Google announced the release of a dataset of eight million labeled videos to help accelerate machine learning research for video understanding. It's called YouTube-8M.
ImageNet For Videos
Many technology companies have used the ImageNet dataset of millions of labeled images to benchmark the performance of their chips and algorithms. This has helped them improve their technology over the years, as they tried to become better and better at classifying objects in static images.
Google now aims to do the same for videos, which is why it’s releasing the YouTube-8M dataset. The dataset contains eight million YouTube URLs, or the equivalent of 500,000 hours of video, as well as 4,800 video labels from Google’s own Knowledge Graph.
The previously largest video dataset, called Sports-1M, contained one million YouTube video URLs and 500 labels, so YouTube-8M increases both the number of videos and labels by almost an order of magnitude.

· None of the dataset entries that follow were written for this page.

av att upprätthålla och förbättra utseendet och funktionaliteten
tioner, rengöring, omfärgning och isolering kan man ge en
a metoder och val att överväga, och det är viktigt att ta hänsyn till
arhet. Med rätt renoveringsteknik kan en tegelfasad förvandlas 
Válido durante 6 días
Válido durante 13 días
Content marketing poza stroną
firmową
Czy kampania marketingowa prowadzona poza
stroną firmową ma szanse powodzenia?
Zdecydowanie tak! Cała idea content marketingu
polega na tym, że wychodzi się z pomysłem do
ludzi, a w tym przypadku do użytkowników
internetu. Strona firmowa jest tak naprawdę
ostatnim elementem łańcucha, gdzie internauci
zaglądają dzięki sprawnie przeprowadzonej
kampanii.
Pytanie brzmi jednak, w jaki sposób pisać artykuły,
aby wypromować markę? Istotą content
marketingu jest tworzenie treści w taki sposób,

This increase in complexity means there will now be more for researchers’ neural networks to learn, and it gives those networks the opportunity to become more accurate.

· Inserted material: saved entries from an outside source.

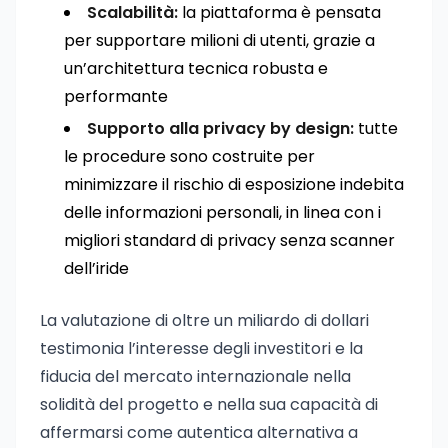
Scalabilità:
la piattaforma è pensata
per supportare milioni di utenti, grazie a
un’architettura tecnica robusta e
performante
Supporto alla privacy by design:
tutte
le procedure sono costruite per
minimizzare il rischio di esposizione indebita
delle informazioni personali, in linea con i
migliori standard di privacy senza scanner
dell’iride
La valutazione di oltre un miliardo di dollari
testimonia l’interesse degli investitori e la
fiducia del mercato internazionale nella
solidità del progetto e nella sua capacità di
affermarsi come autentica alternativa a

Google faced some challenges before creating the dataset. One of them is that video is harder to annotate manually than images, simply because it’s more time-consuming to watch and figure out what it’s about. To solve this problem, Google had to rely on YouTube’s machine-generated labels. However, the company believes that they are accurate enough to be useful for benchmarking and research purposes.
To ensure the videos were of high-enough quality, the company chose videos that had at least 1,000 views. It also used other automated tools to determine if the “entities” in the videos could be easily observable.
Video is also much more computationally intensive, which created a second challenge for Google. Normally, all of the 500,000 hours of video in the YouTube-8M dataset would require a petabyte (PB) of storage and dozens of CPU-years' worth of processing. That means it wouldn’t be readily available to most potential researchers, including students.
To solve this problem, Google pre-processed the video and extracted frame-level features using a publicly available deep learning model that was trained on ImageNet called Inception-V3. The extracted features can be further compressed and fit onto a 1.5TB drive. This makes it possible for the dataset to be downloaded over the internet by just about anyone. Then, new deep learning models can be trained on it using the Tensorflow deep learning framework and a GPU, in less than a day.
Google believes that the YouTube-8M dataset will significantly accelerate research on video understanding, as it enables researchers everywhere, including students, to work with large datasets on their own computers. The company also made available the technical report for this announcement.